- _WORK TASK_:
Without the pictures, output the records below word for word.
_ _ _ _ _
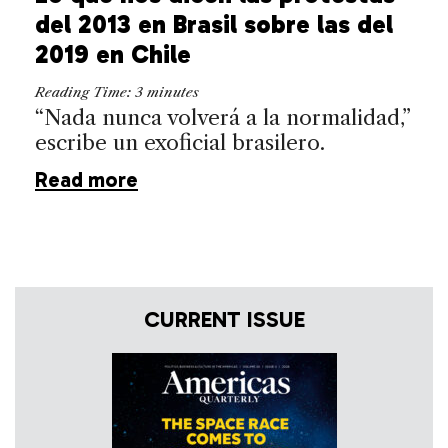
del 2013 en Brasil sobre las del
2019 en Chile
Reading Time:
3
minutes
“Nada nunca volverá a la normalidad,”
escribe un exoficial brasilero.
Read more
CURRENT ISSUE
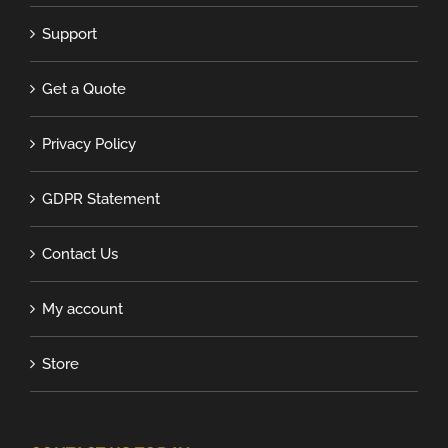
Support
Get a Quote
Privacy Policy
GDPR Statement
Contact Us
My account
Store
_ _ _ _ _
- _SOLUTION TO THIS PROBLEM_:
del 2013 en Brasil sobre las del
2019 en Chile
Reading Time:
3
minutes
“Nada nunca volverá a la normalidad,”
escribe un exoficial brasilero.
Read more
CURRENT ISSUE
Support
Get a Quote
Privacy Policy
GDPR Statement
Contact Us
My account
Store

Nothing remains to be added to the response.